»»
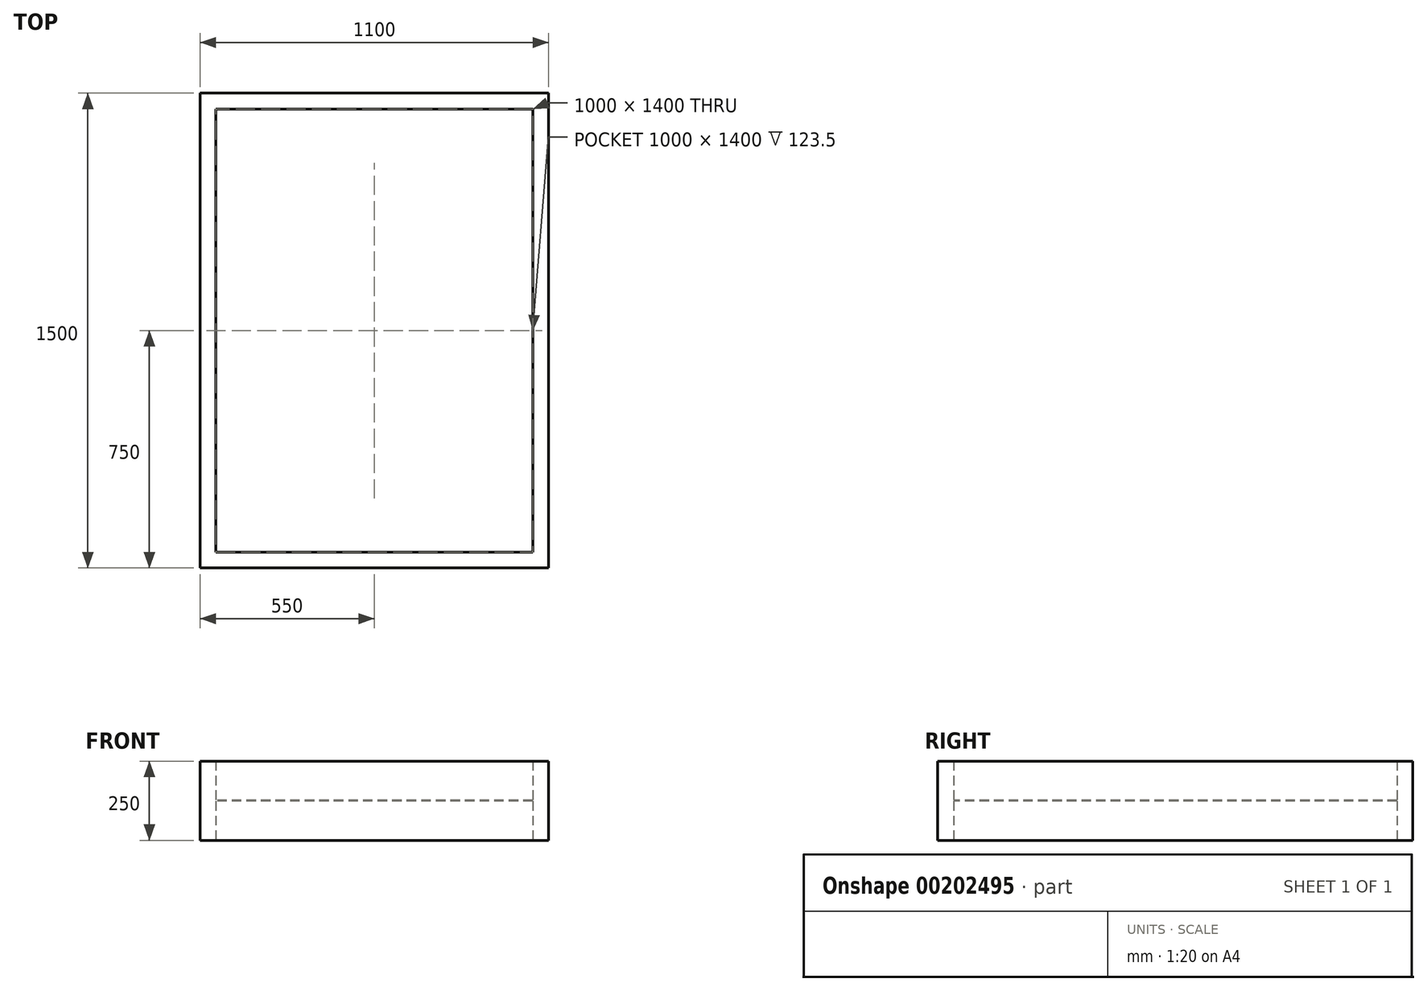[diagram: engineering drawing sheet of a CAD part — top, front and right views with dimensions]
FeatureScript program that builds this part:
annotation { "Feature Type Name" : "Feature", "Feature Type Description" : "" }
export const myFeature = defineFeature(function(context is Context, id is Id, definition is map)
    precondition{}
    {
        {
            var Q0;
            Q0=qCreatedBy(makeId("Top.planeOp"),FACE);
            var sketch = newSketch(context, id + "F0", { "sketchPlane" : qUnion([Q0])});
            skLineSegment(sketch, "E0.bottom", {"start": v(550, 750) * mm, "end": v(-550, 750) * mm});
            skLineSegment(sketch, "E0.top", {"start": v(550, -750) * mm, "end": v(-550, -750) * mm});
            skLineSegment(sketch, "E0.left", {"start": v(550, 750) * mm, "end": v(550, -750) * mm});
            skLineSegment(sketch, "E0.right", {"start": v(-550, 750) * mm, "end": v(-550, -750) * mm});
            skPoint(sketch, "E0.middle", {"position": v(0, 0) * mm});
            skLineSegment(sketch, "E1.bottom", {"start": v(500, 700) * mm, "end": v(-500, 700) * mm});
            skLineSegment(sketch, "E1.top", {"start": v(500, -700) * mm, "end": v(-500, -700) * mm});
            skLineSegment(sketch, "E1.left", {"start": v(500, 700) * mm, "end": v(500, -700) * mm});
            skLineSegment(sketch, "E1.right", {"start": v(-500, 700) * mm, "end": v(-500, -700) * mm});
            skSolve(sketch);
        }
        {
            var Q0;
            Q0=makeQuery(id+"F0.imprint","IMPRINT",FACE,{"disambiguationData":[TD([[makeQuery(id+"F0.imprint","IMPRINT",EDGE,{"derivedFrom":sQuery(id+"F0.wireOp",EDGE,"E0.bottom")}),1.0]])]});
            extrude(context, id + "F1", {"entities" : qUnion([Q0]), "endBound" : BoundingType.SYMMETRIC, "depth" : 250 * mm});
        }
        {
            var Q0;
            Q0=qCreatedBy(makeId("Top.planeOp"),FACE);
            var sketch = newSketch(context, id + "F2", { "sketchPlane" : qUnion([Q0])});
            skLineSegment(sketch, "E2.bottom", {"start": v(500, 700) * mm, "end": v(-500, 700) * mm});
            skLineSegment(sketch, "E2.top", {"start": v(500, -700) * mm, "end": v(-500, -700) * mm});
            skLineSegment(sketch, "E2.left", {"start": v(500, 700) * mm, "end": v(500, -700) * mm});
            skLineSegment(sketch, "E2.right", {"start": v(-500, 700) * mm, "end": v(-500, -700) * mm});
            skPoint(sketch, "E2.middle", {"position": v(0, 0) * mm});
            skSolve(sketch);
        }
        {
            var Q0;
            Q0=qSketchRegion(id+"F2",true);
            extrude(context, id + "F3", {"entities" : qUnion([Q0]), "operationType" : NewBodyOperationType.ADD, "endBound" : BoundingType.SYMMETRIC, "depth" : 3 * mm});
        }
    });
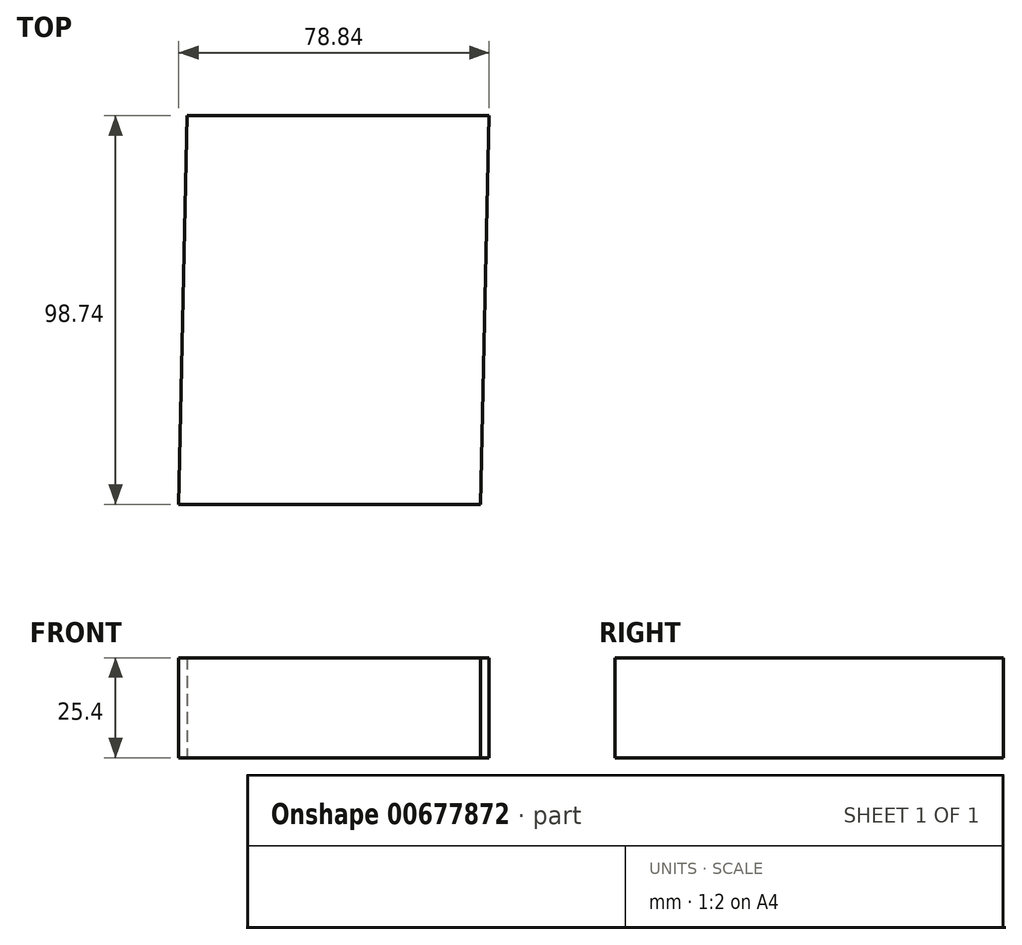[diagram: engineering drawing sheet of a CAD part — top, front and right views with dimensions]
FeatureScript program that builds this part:
annotation { "Feature Type Name" : "Feature", "Feature Type Description" : "" }
export const myFeature = defineFeature(function(context is Context, id is Id, definition is map)
    precondition{}
    {
        {
            var Q0;
            Q0=qCreatedBy(makeId("Top.planeOp"),FACE);
            var sketch = newSketch(context, id + "F0", { "sketchPlane" : qUnion([Q0])});
            skLineSegment(sketch, "E0.bottom", {"start": v(39.42, 49.37) * mm, "end": v(-37.28, 49.37) * mm});
            skLineSegment(sketch, "E0.top", {"start": v(37.28, -49.37) * mm, "end": v(-39.42, -49.37) * mm});
            skLineSegment(sketch, "E0.left", {"start": v(39.42, 49.37) * mm, "end": v(37.28, -49.37) * mm});
            skLineSegment(sketch, "E0.right", {"start": v(-37.28, 49.37) * mm, "end": v(-39.42, -49.37) * mm});
            skPoint(sketch, "E0.middle", {"position": v(0, 0) * mm});
            skSolve(sketch);
        }
        {
            var Q0;
            Q0=makeQuery(id+"F0.imprint","IMPRINT",FACE,{"disambiguationData":[TD([[makeQuery(id+"F0.imprint","IMPRINT",EDGE,{"derivedFrom":sQuery(id+"F0.wireOp",EDGE,"E0.bottom")}),1.0]])]});
            extrude(context, id + "F1", {"entities" : qUnion([Q0]), "depth" : 25.4 * mm, "offsetDistance" : 25.4 * mm});
        }
    });
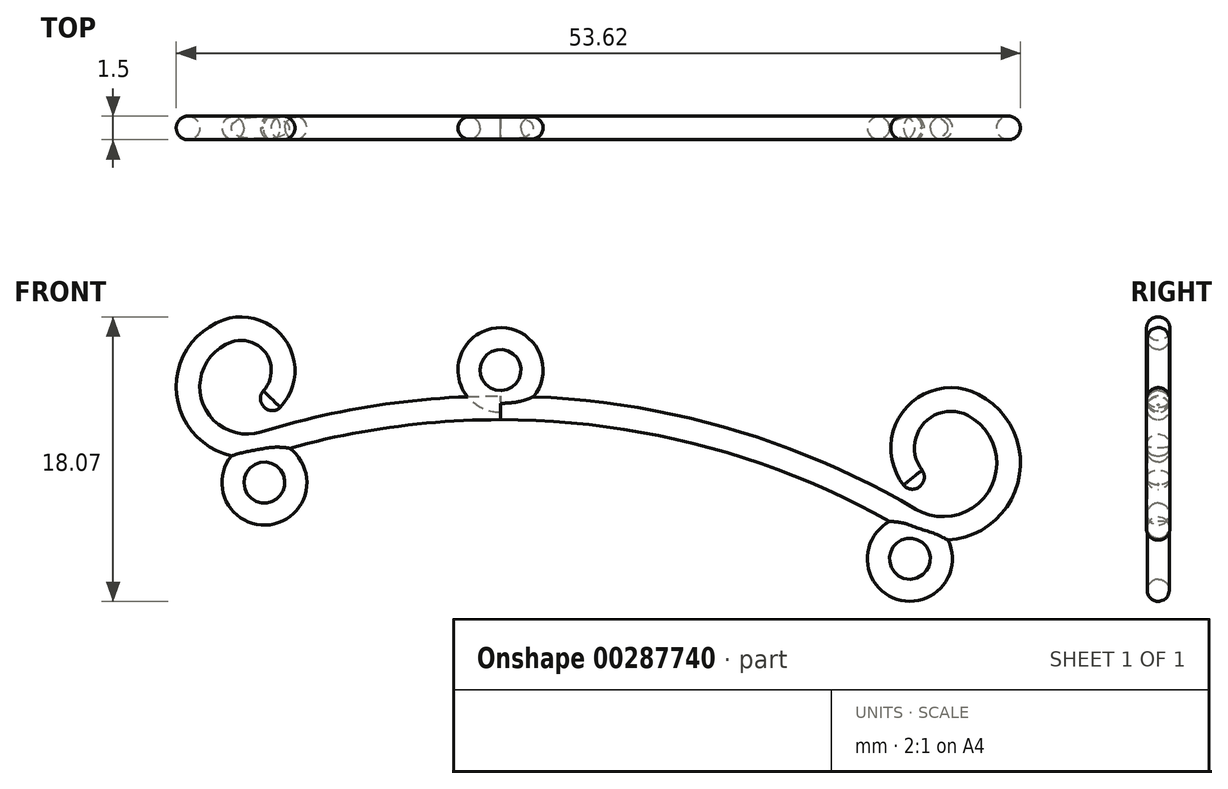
««
WHAT YOU ARE ASKED TO DO —
Which lines of the entries above contain the string "endBound"? Pick out each of them and copy it in full, treating uppercase and lowercase as different.

FINAL RESULT —
            extrude(context, id + "F1", {"entities" : qUnion([Q0]), "endBound" : BoundingType.SYMMETRIC, "depth" : 250 * mm});
            extrude(context, id + "F3", {"entities" : qUnion([Q0]), "operationType" : NewBodyOperationType.ADD, "endBound" : BoundingType.SYMMETRIC, "depth" : 3 * mm});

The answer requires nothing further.